Discrete time series segmentation with Bayesian Context Trees

Change-point detection and segmentation are important statistical tasks with a broad range of applications across the sciences and engineering. These tasks have been studied extensively for continuous-valued time series. However, relatively less attention has been paid to discrete time series, where analogous problems naturally arise, e.g., in genetics, biomedicine, neuroscience, health system management, finance, and the social sciences.

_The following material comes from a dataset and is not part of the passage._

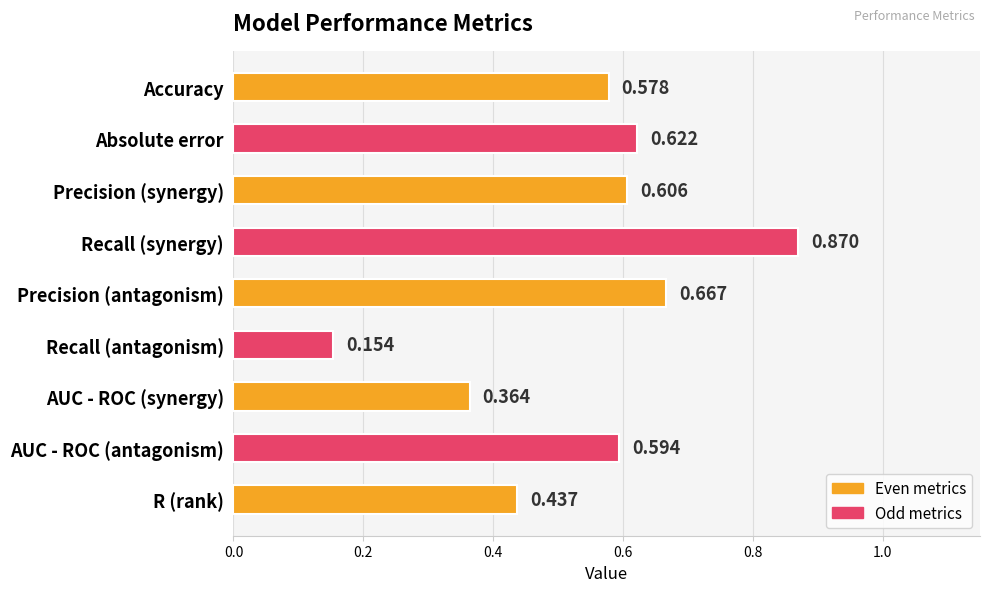

Between Precision (antagonism) and R (rank), which is larger?

Precision (antagonism)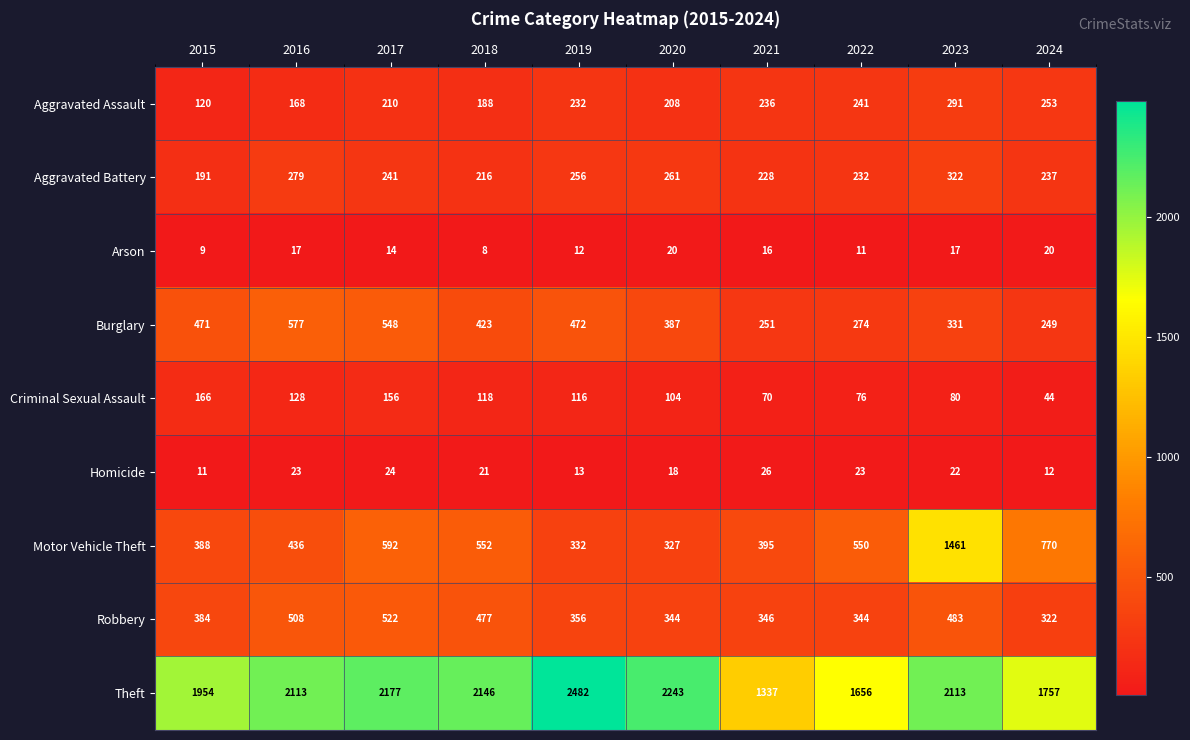

Is it true that Homicide equals 40 at 2017?

False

We propose a new Bayesian modelling framework for piece-wise homogeneous variable-memory Markov chains, along with a collection of effective algorithmic tools for change-point detection and segmentation of discrete time series. Building on the recently introduced Bayesian Context Trees framework, the distributions of different segments in a discrete time series are described as variable-memory Markov chains. Inference for the presence and location of change-points is then performed via Markov chain Monte Carlo sampling. The key observation that facilitates effective sampling is that the prior predictive likelihood in each segment of the data can be computed exactly, averaged over all models and parameters. This makes it possible to sample directly from the posterior distribution of the number and location of the change-points, leading to accurate estimates and providing a natural quantitative measure of uncertainty in the results. Estimates of the actual model in each segment can also be obtained, at essentially no additional computational cost. Results on both simulated and real-world data indicate that the proposed methodology performs better than or as well as state-of-the-art techniques.